I could have told her that I was fully aware it wasn’t the way to make friends and influence people, but that, at the moment at least, wasn’t my goal. I wanted information, and if being obnoxious was the only way to get it, then I could be VERY obnoxious.

“Dude,” I said, dragging my heels and jerking the guards on each of my arms to a halt. “I am not taking another step until someone tells me what’s going on!”

The guards picked me up with a hand under each of my armpits and simply carried me forward.

“Dammit!” I yelled, kicking my legs and trying to be as dead a weight as possible. “Put me down! Why the hell won’t you speak?”

“They are not allowed to speak to spies,” a man answered. The guards stopped and set me down in front of him, which was at the opening of a purple-and-white-striped tent. The man was also in armor, although his had fancier bits of embossing and little round medallion plates on it. Obviously, he wasn’t just an ordinary soldier. Next to him, on the ground, lay an elderly version of the dogs who had hit me up for part of my breakfast. She lifted her head when the man spoke, her tail thumping on a dark purple rug.

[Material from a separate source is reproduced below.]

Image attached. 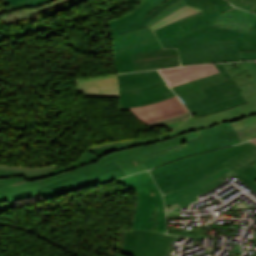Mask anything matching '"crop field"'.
<instances>
[{"label": "crop field", "instance_id": "crop-field-1", "mask_svg": "<svg viewBox=\"0 0 256 256\" xmlns=\"http://www.w3.org/2000/svg\"><path fill=\"white\" fill-rule=\"evenodd\" d=\"M255 161L256 146L246 142L188 156L150 172L160 191L170 193L201 181L226 166L256 190V168L251 165Z\"/></svg>", "mask_w": 256, "mask_h": 256}, {"label": "crop field", "instance_id": "crop-field-2", "mask_svg": "<svg viewBox=\"0 0 256 256\" xmlns=\"http://www.w3.org/2000/svg\"><path fill=\"white\" fill-rule=\"evenodd\" d=\"M200 132V131H199ZM199 132L179 135L165 141L110 153L96 162L67 171L66 173L28 182L23 176L1 179L0 211L15 207V201L38 195V187L116 161L127 175L146 170L142 160L186 147L185 142L200 138Z\"/></svg>", "mask_w": 256, "mask_h": 256}, {"label": "crop field", "instance_id": "crop-field-3", "mask_svg": "<svg viewBox=\"0 0 256 256\" xmlns=\"http://www.w3.org/2000/svg\"><path fill=\"white\" fill-rule=\"evenodd\" d=\"M117 182L135 190L138 202L132 229L165 233L164 202L148 171H144Z\"/></svg>", "mask_w": 256, "mask_h": 256}, {"label": "crop field", "instance_id": "crop-field-4", "mask_svg": "<svg viewBox=\"0 0 256 256\" xmlns=\"http://www.w3.org/2000/svg\"><path fill=\"white\" fill-rule=\"evenodd\" d=\"M163 48H178L182 65L241 61L236 42H213V37L162 38Z\"/></svg>", "mask_w": 256, "mask_h": 256}, {"label": "crop field", "instance_id": "crop-field-5", "mask_svg": "<svg viewBox=\"0 0 256 256\" xmlns=\"http://www.w3.org/2000/svg\"><path fill=\"white\" fill-rule=\"evenodd\" d=\"M199 131L202 138L187 142L189 147L144 160L145 165L148 169H151L164 162L176 160L187 155L241 143L231 123L208 127Z\"/></svg>", "mask_w": 256, "mask_h": 256}, {"label": "crop field", "instance_id": "crop-field-6", "mask_svg": "<svg viewBox=\"0 0 256 256\" xmlns=\"http://www.w3.org/2000/svg\"><path fill=\"white\" fill-rule=\"evenodd\" d=\"M214 65L227 80L202 88L208 98L186 105L194 117L219 112L229 107L247 103L239 93L242 89L233 78H230L222 64Z\"/></svg>", "mask_w": 256, "mask_h": 256}, {"label": "crop field", "instance_id": "crop-field-7", "mask_svg": "<svg viewBox=\"0 0 256 256\" xmlns=\"http://www.w3.org/2000/svg\"><path fill=\"white\" fill-rule=\"evenodd\" d=\"M249 102L247 104L226 109L219 113L187 119L179 128L180 134L196 131L204 127L242 119L244 124L256 121V91L243 95Z\"/></svg>", "mask_w": 256, "mask_h": 256}, {"label": "crop field", "instance_id": "crop-field-8", "mask_svg": "<svg viewBox=\"0 0 256 256\" xmlns=\"http://www.w3.org/2000/svg\"><path fill=\"white\" fill-rule=\"evenodd\" d=\"M176 236L146 231H126L124 252L132 256H168Z\"/></svg>", "mask_w": 256, "mask_h": 256}, {"label": "crop field", "instance_id": "crop-field-9", "mask_svg": "<svg viewBox=\"0 0 256 256\" xmlns=\"http://www.w3.org/2000/svg\"><path fill=\"white\" fill-rule=\"evenodd\" d=\"M71 0H0V20L14 24L22 20L39 18L37 13Z\"/></svg>", "mask_w": 256, "mask_h": 256}, {"label": "crop field", "instance_id": "crop-field-10", "mask_svg": "<svg viewBox=\"0 0 256 256\" xmlns=\"http://www.w3.org/2000/svg\"><path fill=\"white\" fill-rule=\"evenodd\" d=\"M176 0H167L163 4L159 5L155 10L150 12L143 21L147 23L155 14H157L160 10H162L164 7L169 5L170 3L174 2ZM185 2L193 7L202 9L204 11L195 13L193 15L187 16L185 18H182L172 24L165 25L157 30H155V34L157 38L161 37H175L181 30L178 26L185 24L187 22L193 21L195 19H198L200 17H203L205 15L211 14L213 12H216L220 9H223V7L227 3L225 0H185Z\"/></svg>", "mask_w": 256, "mask_h": 256}, {"label": "crop field", "instance_id": "crop-field-11", "mask_svg": "<svg viewBox=\"0 0 256 256\" xmlns=\"http://www.w3.org/2000/svg\"><path fill=\"white\" fill-rule=\"evenodd\" d=\"M122 110H131L134 116L145 124L187 112L177 96L148 106L119 109Z\"/></svg>", "mask_w": 256, "mask_h": 256}, {"label": "crop field", "instance_id": "crop-field-12", "mask_svg": "<svg viewBox=\"0 0 256 256\" xmlns=\"http://www.w3.org/2000/svg\"><path fill=\"white\" fill-rule=\"evenodd\" d=\"M131 56L136 71L180 66L175 49L145 52Z\"/></svg>", "mask_w": 256, "mask_h": 256}, {"label": "crop field", "instance_id": "crop-field-13", "mask_svg": "<svg viewBox=\"0 0 256 256\" xmlns=\"http://www.w3.org/2000/svg\"><path fill=\"white\" fill-rule=\"evenodd\" d=\"M126 176L116 162L69 177L39 188V192L65 186L96 177L99 183L113 180L118 177Z\"/></svg>", "mask_w": 256, "mask_h": 256}, {"label": "crop field", "instance_id": "crop-field-14", "mask_svg": "<svg viewBox=\"0 0 256 256\" xmlns=\"http://www.w3.org/2000/svg\"><path fill=\"white\" fill-rule=\"evenodd\" d=\"M159 72L163 75L170 87L202 78L211 74L218 73V69L213 64L161 69Z\"/></svg>", "mask_w": 256, "mask_h": 256}, {"label": "crop field", "instance_id": "crop-field-15", "mask_svg": "<svg viewBox=\"0 0 256 256\" xmlns=\"http://www.w3.org/2000/svg\"><path fill=\"white\" fill-rule=\"evenodd\" d=\"M80 91L86 96L119 97L116 75L79 80L77 92Z\"/></svg>", "mask_w": 256, "mask_h": 256}, {"label": "crop field", "instance_id": "crop-field-16", "mask_svg": "<svg viewBox=\"0 0 256 256\" xmlns=\"http://www.w3.org/2000/svg\"><path fill=\"white\" fill-rule=\"evenodd\" d=\"M223 66L243 89L241 95L256 90V61L223 63Z\"/></svg>", "mask_w": 256, "mask_h": 256}, {"label": "crop field", "instance_id": "crop-field-17", "mask_svg": "<svg viewBox=\"0 0 256 256\" xmlns=\"http://www.w3.org/2000/svg\"><path fill=\"white\" fill-rule=\"evenodd\" d=\"M224 79L225 78L220 73H218L189 83L172 87V89L175 91L180 100L184 104H187L196 100L206 98L205 94L200 88Z\"/></svg>", "mask_w": 256, "mask_h": 256}, {"label": "crop field", "instance_id": "crop-field-18", "mask_svg": "<svg viewBox=\"0 0 256 256\" xmlns=\"http://www.w3.org/2000/svg\"><path fill=\"white\" fill-rule=\"evenodd\" d=\"M256 22V14L231 8L220 14L215 25L248 33Z\"/></svg>", "mask_w": 256, "mask_h": 256}, {"label": "crop field", "instance_id": "crop-field-19", "mask_svg": "<svg viewBox=\"0 0 256 256\" xmlns=\"http://www.w3.org/2000/svg\"><path fill=\"white\" fill-rule=\"evenodd\" d=\"M114 52L129 49L135 46L156 42L152 31L146 27L114 36Z\"/></svg>", "mask_w": 256, "mask_h": 256}, {"label": "crop field", "instance_id": "crop-field-20", "mask_svg": "<svg viewBox=\"0 0 256 256\" xmlns=\"http://www.w3.org/2000/svg\"><path fill=\"white\" fill-rule=\"evenodd\" d=\"M229 171H231L228 168H223L220 171H218L217 173L213 174L212 176H210L209 178L196 183L194 185H191L187 188H184L182 190L167 194L164 196L165 199V203L169 204V203H175V202H180L182 200L188 199L190 197L193 196H197L201 193H203V191H201L199 188L211 183L212 181L220 178L221 176L225 175L226 173H228Z\"/></svg>", "mask_w": 256, "mask_h": 256}, {"label": "crop field", "instance_id": "crop-field-21", "mask_svg": "<svg viewBox=\"0 0 256 256\" xmlns=\"http://www.w3.org/2000/svg\"><path fill=\"white\" fill-rule=\"evenodd\" d=\"M160 1H162V0H143L142 2H140L138 4V6L134 9V11L131 14L121 17V18H118V19H115L113 21H110L109 22L110 29L141 19L140 17L144 13H146L148 10H150L152 7H154Z\"/></svg>", "mask_w": 256, "mask_h": 256}, {"label": "crop field", "instance_id": "crop-field-22", "mask_svg": "<svg viewBox=\"0 0 256 256\" xmlns=\"http://www.w3.org/2000/svg\"><path fill=\"white\" fill-rule=\"evenodd\" d=\"M161 75L157 70L154 71H142L130 74L117 75L119 87L121 86H133L141 84L150 79L160 77Z\"/></svg>", "mask_w": 256, "mask_h": 256}, {"label": "crop field", "instance_id": "crop-field-23", "mask_svg": "<svg viewBox=\"0 0 256 256\" xmlns=\"http://www.w3.org/2000/svg\"><path fill=\"white\" fill-rule=\"evenodd\" d=\"M225 7H227V8H225V9H223V10H221V11H218V12H216V13H213V14H211V15L205 16V17H203V18H200V19H198V20H195V21H193V22H190V23H187V24H185V25L180 26V27L183 28L184 30H183L182 32H180L176 37H183V36H185L186 34H188V33H190V32H194V31L203 29V28H205V27L214 25V23H215V21H216L218 15H219L221 12H223V11H225V10L231 8L232 5L229 4V5L225 6Z\"/></svg>", "mask_w": 256, "mask_h": 256}, {"label": "crop field", "instance_id": "crop-field-24", "mask_svg": "<svg viewBox=\"0 0 256 256\" xmlns=\"http://www.w3.org/2000/svg\"><path fill=\"white\" fill-rule=\"evenodd\" d=\"M220 35H238L243 37H249L256 39V31L250 29L249 33H242L234 30L224 29L222 27L212 26L206 29L191 33L185 37H194V36H220Z\"/></svg>", "mask_w": 256, "mask_h": 256}, {"label": "crop field", "instance_id": "crop-field-25", "mask_svg": "<svg viewBox=\"0 0 256 256\" xmlns=\"http://www.w3.org/2000/svg\"><path fill=\"white\" fill-rule=\"evenodd\" d=\"M98 157L93 155L92 153H90L89 151H86L84 152L79 158L78 160L67 166V167H62L60 169H57L55 171H52V172H49L47 174H44V175H41V176H33V177H28V176H24L28 181L30 180H34V179H38V178H43V177H47V176H50V175H54V174H58V173H62V172H65L67 170H70V169H73L75 167H78V166H81V165H84V164H89V163H92L94 162L95 160H97Z\"/></svg>", "mask_w": 256, "mask_h": 256}, {"label": "crop field", "instance_id": "crop-field-26", "mask_svg": "<svg viewBox=\"0 0 256 256\" xmlns=\"http://www.w3.org/2000/svg\"><path fill=\"white\" fill-rule=\"evenodd\" d=\"M162 49L159 42L114 53L115 57L123 56L127 72L135 71L130 54Z\"/></svg>", "mask_w": 256, "mask_h": 256}, {"label": "crop field", "instance_id": "crop-field-27", "mask_svg": "<svg viewBox=\"0 0 256 256\" xmlns=\"http://www.w3.org/2000/svg\"><path fill=\"white\" fill-rule=\"evenodd\" d=\"M234 129L237 132V135L241 142L252 139L256 137V122L248 124L246 126L243 125L242 121H233L231 122Z\"/></svg>", "mask_w": 256, "mask_h": 256}, {"label": "crop field", "instance_id": "crop-field-28", "mask_svg": "<svg viewBox=\"0 0 256 256\" xmlns=\"http://www.w3.org/2000/svg\"><path fill=\"white\" fill-rule=\"evenodd\" d=\"M256 30V24L252 27ZM214 41H238L240 51H256V40L237 36L214 37Z\"/></svg>", "mask_w": 256, "mask_h": 256}, {"label": "crop field", "instance_id": "crop-field-29", "mask_svg": "<svg viewBox=\"0 0 256 256\" xmlns=\"http://www.w3.org/2000/svg\"><path fill=\"white\" fill-rule=\"evenodd\" d=\"M171 91V88L165 84L163 86H160L158 88L146 91V92H142V93H138V94H132V95H124V96H120V101H124V102H128V101H137V100H141V99H146V98H150L165 92Z\"/></svg>", "mask_w": 256, "mask_h": 256}, {"label": "crop field", "instance_id": "crop-field-30", "mask_svg": "<svg viewBox=\"0 0 256 256\" xmlns=\"http://www.w3.org/2000/svg\"><path fill=\"white\" fill-rule=\"evenodd\" d=\"M199 11H202V10H199V9H196V8H193V7H190V6H185L184 8L180 9L179 11L171 14L170 16L162 19L161 21H159L157 24H153L154 26L150 27L152 28L153 30L162 26V25H165V24H168V23H172L182 17H185L187 15H190L192 13H195V12H199ZM193 15V14H192Z\"/></svg>", "mask_w": 256, "mask_h": 256}, {"label": "crop field", "instance_id": "crop-field-31", "mask_svg": "<svg viewBox=\"0 0 256 256\" xmlns=\"http://www.w3.org/2000/svg\"><path fill=\"white\" fill-rule=\"evenodd\" d=\"M59 167L60 166H55V165H51L44 168H24V167L10 166L7 172H14V173H20V174L32 176V175L44 174L46 172L57 169Z\"/></svg>", "mask_w": 256, "mask_h": 256}, {"label": "crop field", "instance_id": "crop-field-32", "mask_svg": "<svg viewBox=\"0 0 256 256\" xmlns=\"http://www.w3.org/2000/svg\"><path fill=\"white\" fill-rule=\"evenodd\" d=\"M186 4L184 2V0H178L174 3H172L171 5L167 6L166 8H164L162 11H160L157 15H155L148 23L147 25L150 27L153 24L157 23L159 20H161L162 18L166 17L167 15L175 12L176 10L184 7Z\"/></svg>", "mask_w": 256, "mask_h": 256}, {"label": "crop field", "instance_id": "crop-field-33", "mask_svg": "<svg viewBox=\"0 0 256 256\" xmlns=\"http://www.w3.org/2000/svg\"><path fill=\"white\" fill-rule=\"evenodd\" d=\"M97 183H98V181L96 180V178H94V179H90V180L83 181V182H80V183L72 184V185H69V186H65V187L54 189V190L42 192L39 195L43 196L44 198H48V197H51L53 195H56V194H59V193H62V192H66V191H69V190H72V189H75V188H79V187H83V186H87V185H91V184H97Z\"/></svg>", "mask_w": 256, "mask_h": 256}, {"label": "crop field", "instance_id": "crop-field-34", "mask_svg": "<svg viewBox=\"0 0 256 256\" xmlns=\"http://www.w3.org/2000/svg\"><path fill=\"white\" fill-rule=\"evenodd\" d=\"M175 96V94L173 93V91L150 98V99H146V100H142V101H137V102H129V103H123L120 102L119 103V108H123V107H136V106H140V105H148V104H152V103H156L159 102L163 99L169 98Z\"/></svg>", "mask_w": 256, "mask_h": 256}, {"label": "crop field", "instance_id": "crop-field-35", "mask_svg": "<svg viewBox=\"0 0 256 256\" xmlns=\"http://www.w3.org/2000/svg\"><path fill=\"white\" fill-rule=\"evenodd\" d=\"M182 121H178V122H175V123H170V124H166V125H162L164 126L165 128L171 130L172 132H169V133H165V134H162L160 136H157V137H153V138H149V139H144L142 140L145 144H149V143H153V142H157V141H161V140H165L167 138H170V137H173V136H177L179 135L177 133V131L175 130L182 122Z\"/></svg>", "mask_w": 256, "mask_h": 256}, {"label": "crop field", "instance_id": "crop-field-36", "mask_svg": "<svg viewBox=\"0 0 256 256\" xmlns=\"http://www.w3.org/2000/svg\"><path fill=\"white\" fill-rule=\"evenodd\" d=\"M204 229L205 227H193L192 232L168 229V233L184 237H208V234L202 233Z\"/></svg>", "mask_w": 256, "mask_h": 256}, {"label": "crop field", "instance_id": "crop-field-37", "mask_svg": "<svg viewBox=\"0 0 256 256\" xmlns=\"http://www.w3.org/2000/svg\"><path fill=\"white\" fill-rule=\"evenodd\" d=\"M116 150H117V148L113 142L104 144V145H99V146L89 149L90 152L94 153L95 155H97L99 157L104 156V155H106L110 152L116 151Z\"/></svg>", "mask_w": 256, "mask_h": 256}, {"label": "crop field", "instance_id": "crop-field-38", "mask_svg": "<svg viewBox=\"0 0 256 256\" xmlns=\"http://www.w3.org/2000/svg\"><path fill=\"white\" fill-rule=\"evenodd\" d=\"M147 26L142 20L130 23L128 25H124V26H120L114 29H111L113 35H117L129 30H133V29H137V28H141V27H145Z\"/></svg>", "mask_w": 256, "mask_h": 256}, {"label": "crop field", "instance_id": "crop-field-39", "mask_svg": "<svg viewBox=\"0 0 256 256\" xmlns=\"http://www.w3.org/2000/svg\"><path fill=\"white\" fill-rule=\"evenodd\" d=\"M228 1H230L235 6L248 11L254 12L256 8V0H228Z\"/></svg>", "mask_w": 256, "mask_h": 256}, {"label": "crop field", "instance_id": "crop-field-40", "mask_svg": "<svg viewBox=\"0 0 256 256\" xmlns=\"http://www.w3.org/2000/svg\"><path fill=\"white\" fill-rule=\"evenodd\" d=\"M114 143L116 144L119 150L144 145V143L141 140H128Z\"/></svg>", "mask_w": 256, "mask_h": 256}, {"label": "crop field", "instance_id": "crop-field-41", "mask_svg": "<svg viewBox=\"0 0 256 256\" xmlns=\"http://www.w3.org/2000/svg\"><path fill=\"white\" fill-rule=\"evenodd\" d=\"M188 117H190V113H189V112L186 113V114H183V115H179V116L170 118V119H166V120H162V121L150 123V124H148V125H149L150 127H154V126H158V125H161V124H166V123L178 121V120H181V119H185V118H188Z\"/></svg>", "mask_w": 256, "mask_h": 256}, {"label": "crop field", "instance_id": "crop-field-42", "mask_svg": "<svg viewBox=\"0 0 256 256\" xmlns=\"http://www.w3.org/2000/svg\"><path fill=\"white\" fill-rule=\"evenodd\" d=\"M166 82L164 80L154 84V85H151L149 87H146V88H142V89H136V90H131V91H124V92H120V95H123V94H131V93H138V92H142V91H146V90H149V89H152V88H155V87H158L160 85H163L165 84Z\"/></svg>", "mask_w": 256, "mask_h": 256}, {"label": "crop field", "instance_id": "crop-field-43", "mask_svg": "<svg viewBox=\"0 0 256 256\" xmlns=\"http://www.w3.org/2000/svg\"><path fill=\"white\" fill-rule=\"evenodd\" d=\"M162 80V77L160 78H157V79H153V80H150L148 82H145L141 85H137V86H133V87H122V88H119V91H123V90H131V89H136V88H141V87H146L148 85H151V84H154L158 81Z\"/></svg>", "mask_w": 256, "mask_h": 256}, {"label": "crop field", "instance_id": "crop-field-44", "mask_svg": "<svg viewBox=\"0 0 256 256\" xmlns=\"http://www.w3.org/2000/svg\"><path fill=\"white\" fill-rule=\"evenodd\" d=\"M117 70L119 73H125V65L122 57L114 58Z\"/></svg>", "mask_w": 256, "mask_h": 256}, {"label": "crop field", "instance_id": "crop-field-45", "mask_svg": "<svg viewBox=\"0 0 256 256\" xmlns=\"http://www.w3.org/2000/svg\"><path fill=\"white\" fill-rule=\"evenodd\" d=\"M9 166H3L0 165V177L6 178V177H14L19 176L20 174H14V173H5Z\"/></svg>", "mask_w": 256, "mask_h": 256}, {"label": "crop field", "instance_id": "crop-field-46", "mask_svg": "<svg viewBox=\"0 0 256 256\" xmlns=\"http://www.w3.org/2000/svg\"><path fill=\"white\" fill-rule=\"evenodd\" d=\"M243 60L256 59V52H240Z\"/></svg>", "mask_w": 256, "mask_h": 256}, {"label": "crop field", "instance_id": "crop-field-47", "mask_svg": "<svg viewBox=\"0 0 256 256\" xmlns=\"http://www.w3.org/2000/svg\"><path fill=\"white\" fill-rule=\"evenodd\" d=\"M251 142L255 143L256 144V139L255 140H251Z\"/></svg>", "mask_w": 256, "mask_h": 256}, {"label": "crop field", "instance_id": "crop-field-48", "mask_svg": "<svg viewBox=\"0 0 256 256\" xmlns=\"http://www.w3.org/2000/svg\"><path fill=\"white\" fill-rule=\"evenodd\" d=\"M255 13H256V10H255Z\"/></svg>", "mask_w": 256, "mask_h": 256}, {"label": "crop field", "instance_id": "crop-field-49", "mask_svg": "<svg viewBox=\"0 0 256 256\" xmlns=\"http://www.w3.org/2000/svg\"><path fill=\"white\" fill-rule=\"evenodd\" d=\"M84 1H86V0H84Z\"/></svg>", "mask_w": 256, "mask_h": 256}, {"label": "crop field", "instance_id": "crop-field-50", "mask_svg": "<svg viewBox=\"0 0 256 256\" xmlns=\"http://www.w3.org/2000/svg\"><path fill=\"white\" fill-rule=\"evenodd\" d=\"M1 182V181H0Z\"/></svg>", "mask_w": 256, "mask_h": 256}]
</instances>
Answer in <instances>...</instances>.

“We are not spies,” I said, straightening my clothing with exaggerated gestures. “I am an alchemist. My mothers are Wiccans. The old lady is just an old lady. She doesn’t talk much. Who are you?”

“Your name?” the man asked, his long, mobile face not at all what I would have pictured as someone in charge of soldiers. He looked goofy, like a young Hugh Laurie pretending to be someone he wasn’t.

“Gwen Owens.”

“I’m Gwenny’s mother, Magdalena,” my mom said as she came forward. She gestured to the right. “This is my partner, Alice Hill. Mrs. Vanilla is our client.”

The man bowed with a metallic rustle. “Colorado Jones.”

I stared at him for a minute. “You mean like ‘Indiana Jones’ but with ‘Colorado’ instead?”

He blinked somewhat vacant blue eyes at me. “I’m not acquainted with Sir Indiana, my lady. Is he with Lord Aaron’s army?”

“OK,” I said after a moment’s pause, “I think for sanity’s sake we’re just going to let that go and move forward. Who do I speak to about this patently ridiculous claim that we’re spies? I don’t even know who we’re supposed to be spying against, or for, and why, but I can tell you that it’s all wrong. We just got to Anwyn about ten seconds before we were captured.”